Ivan Doig was born in White Sulphur Springs, Montana, in 1939... grew up along the Rocky Mountain Front where much of his writing takes place... first book, the highly acclaimed memoir This House of Sky, was a finalist for the National Book Award... former ranch hand, newspaperman, and magazine editor, Doig is a graduate of Northwestern University where he received bachelor’s and master’s degrees in journalism... he also holds a Ph.D. in history from the University of Washington... in the century’s-end San Francisco Chronicle polls to name the best Western novels and works of non-fiction, Doig is the only living writer with books in the top dozen on both lists: English Creek in fiction and This House of Sky in non-fiction... he lives in Seattle with his wife Carol, who has taught the literature of the American West.
 
Author

Taking apart a career in such summary sentences always seems to me like dissecting a frog—some of the life inevitably goes out of it—and so I think the more pertinent Ivan Doig for you, Reader, is the red-headed only child, son of ranch hand Charlie Doig and ranch cook Berneta Ringer Doig (who died of her lifelong asthma on my sixth birthday), who in his junior year of high school (Valier, Montana; my class of 1957 had 21 members) made up his mind to be a writer of some kind.

At the time, my motivation seemed to be simply to go away to college and break out of a not very promising ranchwork future in Montana. Jobs in journalism followed—as an editorial writer in Decatur, Illinois, (where I truly grasped Keats’ meaning of "amid the alien corn") and as assistant editor of The Rotarian magazine in Evanston. Then, starved as we were for mountains and ocean, Carol and I left the Chicago area in 1966 and came to Seattle, with the notion that I would get a Ph.D. in history as background to bring to journalism teaching.

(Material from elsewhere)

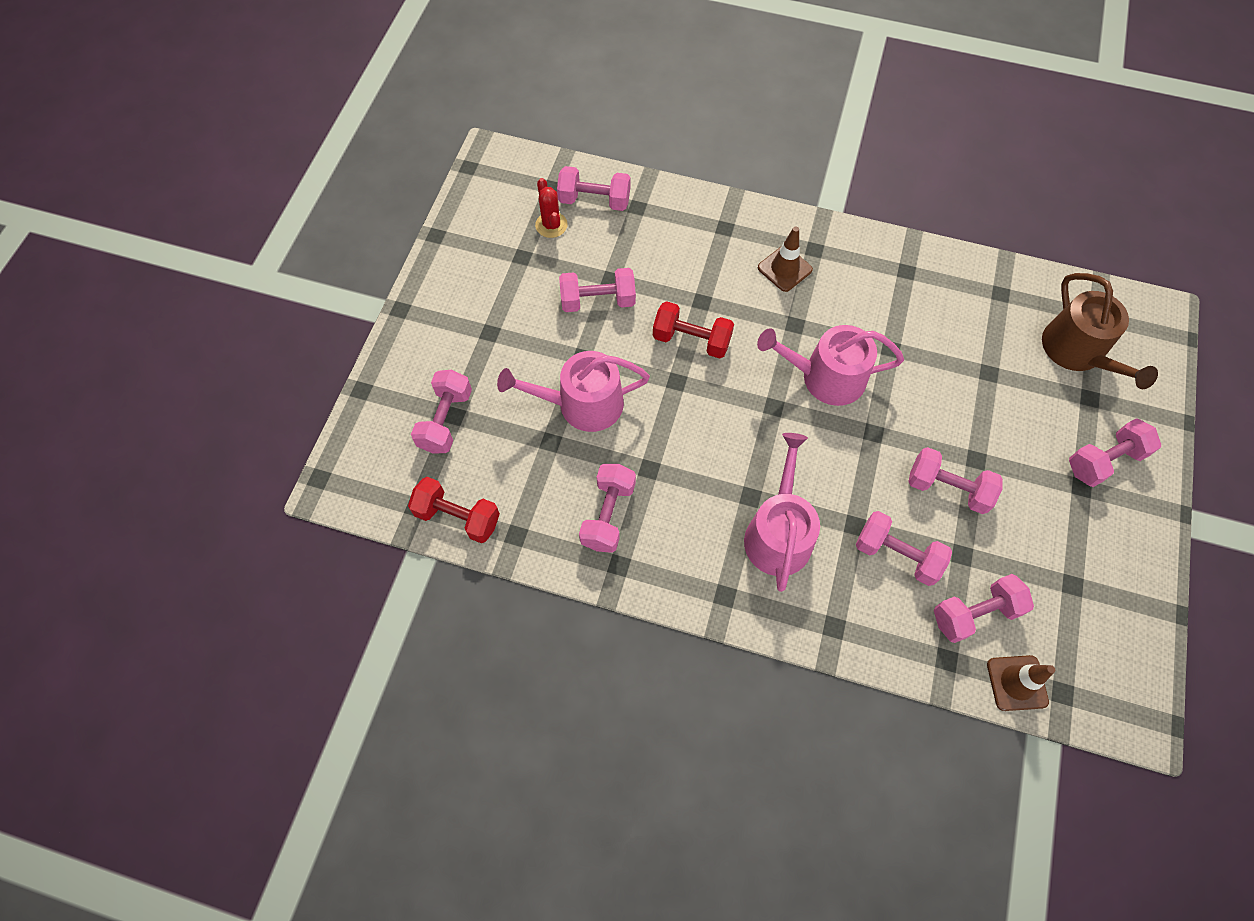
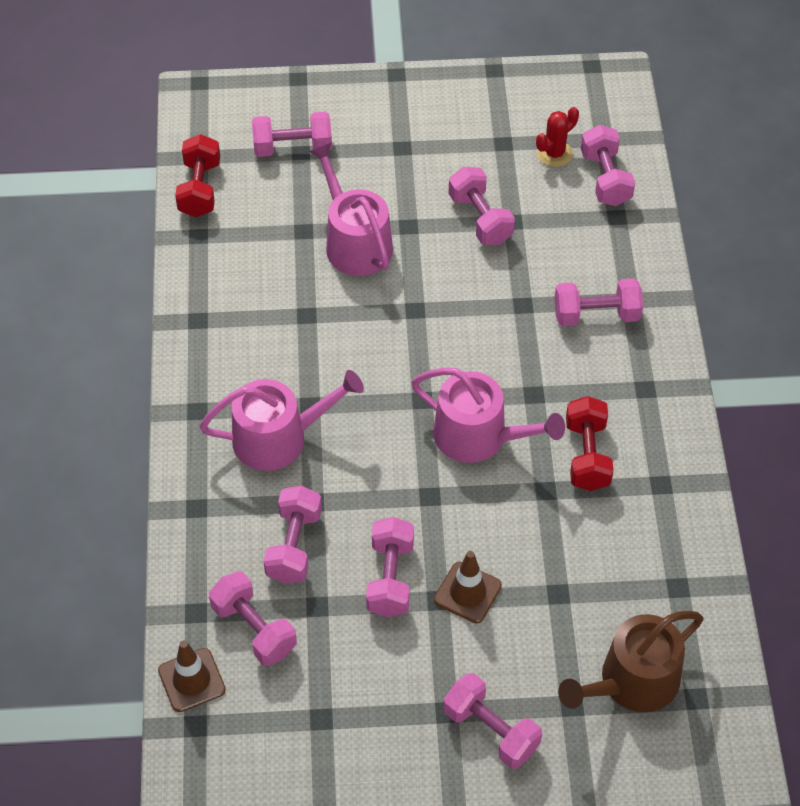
camera: 70 degrees right, 10 degrees down
(608, 515) = (245, 297): pink dumbbell -> pink dumbbell (596, 315)
(691, 340) = (470, 309): red dumbbell -> red dumbbell (587, 455)
(784, 269) = (603, 367): brown traffic cone -> brown traffic cone (467, 592)
(825, 377) = (479, 436): pink watering can -> pink watering can turned 135 degrees clockwise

What graduate school taught me, though, was that I wanted to write more than I wanted to teach. I was continuing to free-lance magazine articles during grad school and I also began, to my surprise, writing poetry, which I had never even thought of attempting before.

My eight or nine published poems showed me that I lacked a poet’s final skill; the one Yeats called closing a poem with the click of a well-made box. But still wanting to work at stretching the craft of writing toward the areas where it mysteriously starts to be art, I began working on what Norman Maclean has called the poetry under the prose—a lyrical language, with what I call a poetry of the vernacular in how my characters speak on the page. (In Dancing at the Rascal Fair, for instance, the narrator remembers encountering the patriarch of the Scotch Heaven homesteaders: "Below a stonecliff skyline, a rider with feedbag whiskers looms as the sentry of a calm green valley.") One of my diary entries, midway through the half dozen years of effort on This House of Sky, shows me trying "to write it all as highly charged as poetry." On every book, that’s still my intention.

One last word about the setting of my work, the American West. I don’t think of myself as a "Western" writer. To me, language—the substance on the page, that poetry under the prose—is the ultimate "region," the true home, for a writer. Specific geographies, but galaxies of imaginative expression—we’ve seen them both exist in William Faulkner’s postage stamp-size Yoknapatawpha County, and in Gabriel Garcia Marquez’s nowhere village of Macondo, dreaming in its hundred years of solitude. If I have any creed that I wish you as readers, necessary accomplices in this flirtatious ceremony of writing and reading, will take with you from my pages, it’d be this belief of mine that writers of caliber can ground their work in specific land and lingo and yet be writing of that larger country: life.